**EXERCISE:** Each entry below should be given again exactly; the pictures stay out.

**Keypoint text descriptions:**
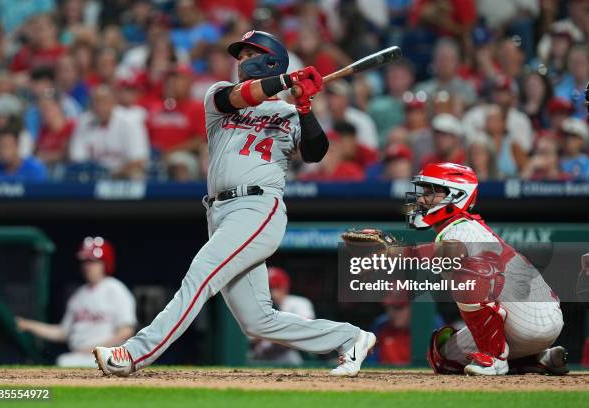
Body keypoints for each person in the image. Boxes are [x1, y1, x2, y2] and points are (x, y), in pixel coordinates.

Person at [93, 30, 375, 378]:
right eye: (239, 56)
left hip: (258, 205)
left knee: (200, 275)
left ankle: (135, 353)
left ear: (270, 60)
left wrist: (304, 106)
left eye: (247, 55)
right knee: (257, 320)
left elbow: (316, 153)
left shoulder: (288, 114)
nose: (240, 61)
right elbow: (237, 98)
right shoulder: (218, 96)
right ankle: (350, 338)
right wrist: (286, 80)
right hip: (219, 211)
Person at [403, 162, 568, 375]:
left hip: (530, 318)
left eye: (430, 192)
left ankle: (494, 357)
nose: (421, 199)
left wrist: (392, 253)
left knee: (469, 273)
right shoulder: (463, 227)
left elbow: (451, 252)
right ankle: (540, 358)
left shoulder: (463, 228)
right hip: (534, 323)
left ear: (456, 195)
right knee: (443, 358)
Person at [16, 237, 136, 367]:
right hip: (78, 357)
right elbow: (62, 332)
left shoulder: (115, 289)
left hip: (109, 356)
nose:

**REPLY:**
Body keypoints for each person in the image. Boxes are [x1, y1, x2, y2] and points are (x, y), in pixel coordinates.

Person at [93, 30, 375, 378]:
right eye: (239, 56)
left hip: (258, 205)
left knee: (200, 275)
left ankle: (135, 353)
left ear: (270, 60)
left wrist: (304, 106)
left eye: (247, 55)
right knee: (257, 320)
left elbow: (316, 153)
left shoulder: (288, 114)
nose: (240, 61)
right elbow: (237, 98)
right shoulder: (218, 96)
right ankle: (350, 338)
right wrist: (286, 80)
right hip: (219, 211)
Person at [403, 162, 568, 375]:
left hip: (530, 318)
left eye: (430, 192)
left ankle: (494, 357)
nose: (421, 199)
left wrist: (392, 253)
left knee: (469, 273)
right shoulder: (463, 227)
left elbow: (451, 252)
right ankle: (540, 358)
left shoulder: (463, 228)
right hip: (534, 323)
left ear: (456, 195)
right knee: (443, 358)
Person at [16, 237, 136, 367]:
right hip: (78, 357)
right elbow: (62, 332)
left shoulder: (115, 289)
left hip: (109, 356)
nose:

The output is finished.